Diese Bilder, die der Text in mir auslöst, gehen in mir eine eigenartige Verbindung ein mit Bildern, die vor zwei Wochen hier in der Kirche zu sehen waren. Ich möchte Sie an dem Dialog, der dadurch in mir entstanden ist, teilnehmen lassen.

Das „Wasserkonzert“. In diesem Konzert wurden verschiedene Stücke aufgeführt, die mit dem Thema „Wasser“ zu tun hatten. Von der „Moldau“ über Chopins „Regentropfenprelude“ bis zu Schuberts „Forelle“; dazu zeitgenössische Improvisationen und die Rezitation von Texten. Das Besondere aber war, dass der Künstler Alexander Lauterwasser eine Vorrichtung gebaut hat, in der er mit Lautsprechern den Klang in ein Gefäß mit Wasser überträgt und nun die vom Klang ausgelösten Bewegungen des Wassers mit mehreren Kameras bei geschickter Beleuchtung aufnimmt. Das Bild der Wasseroberfläche wurde während der Musik auf eine Leinwand projiziert, so dass man hören und gleichzeitig sehen konnte, welche Muster und Strukturen die Schallwellen im Wasser bewirken. Nichts anderes geschieht in unseren Ohren, wo das Wasser in der Innenohrschnecke genau solche Muster bildet, die wiederum von Nervenzellen in „Gehör“ umgewandelt werden. Hier wurden sie sichtbar gemacht. Einige dieser Muster habe ich Ihnen vervielfältigt.
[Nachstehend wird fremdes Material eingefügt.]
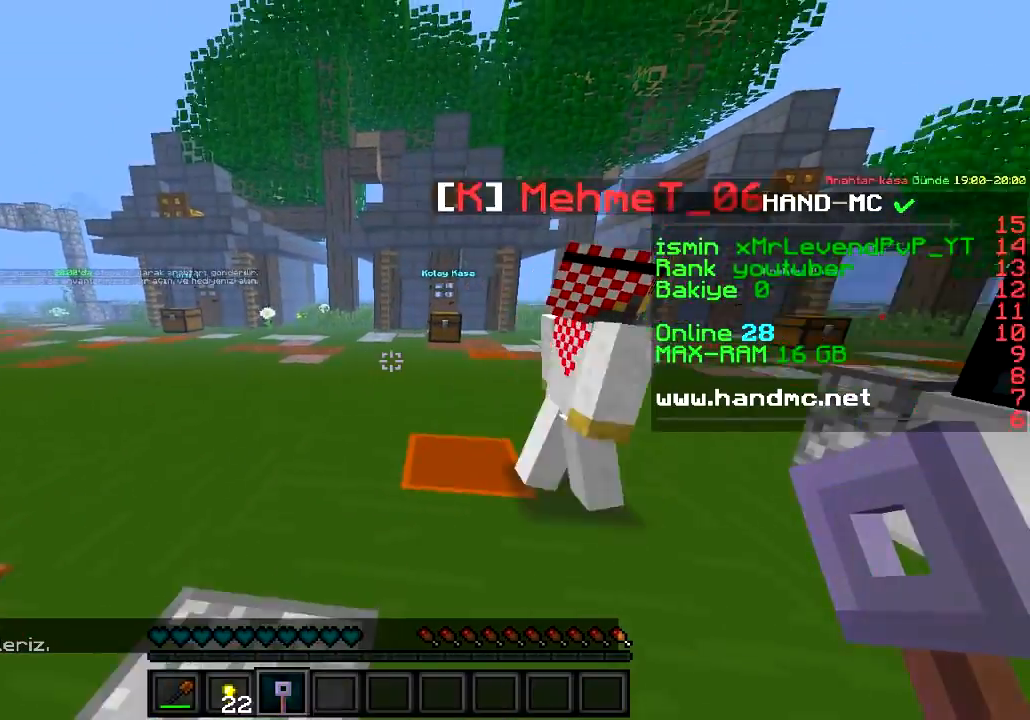
{"keys": ["d"], "events": [[167, "d", "up"], [467, "d", "down"]]}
Das Erstaunliche dabei ist, dass sich alle diese Muster und Strukturen in der belebten Natur wiederfinden. In der Form von Blüten, im Panzer von Tieren, in der Struktur von Ästen und Zweigen. Es ist, als ob sie ein inneres Gesetz unserer Welt bilden, das überall wirkt und wiederkehrt.

In seinem Einführungsvortrag erinnerte der Künstler an den Satz des Physikers Werner Heisenberg „Materie besteht nicht aus Materie“: Diese – inzwischen keineswegs mehr neue – Erkenntnis, dass alle Materie aus Energie besteht, die lediglich dadurch, dass sie eine bestimmte Wellenstruktur annimmt, als feste Körper erscheint. Auch wir sind demnach also nichts als Energie, pure Energiebündel sozusagen (das mag uns manchen Morgen trösten!), die zu einer bestimmten Struktur geformt ist. Und die Strukturen, die durch den Klang im Wasser gebildet werden, könnten ein Spiegel dieser Grundstruktur aller Materie sein. Wenn wir diese Struktur verstehen würden, verstünden wir vielleicht, was „die Welt im Innersten zusammenhält“. Vielleicht zeigen uns diese Strukturen auf geheimnisvolle Weise genau das, was die Welt im Innersten zusammenhält.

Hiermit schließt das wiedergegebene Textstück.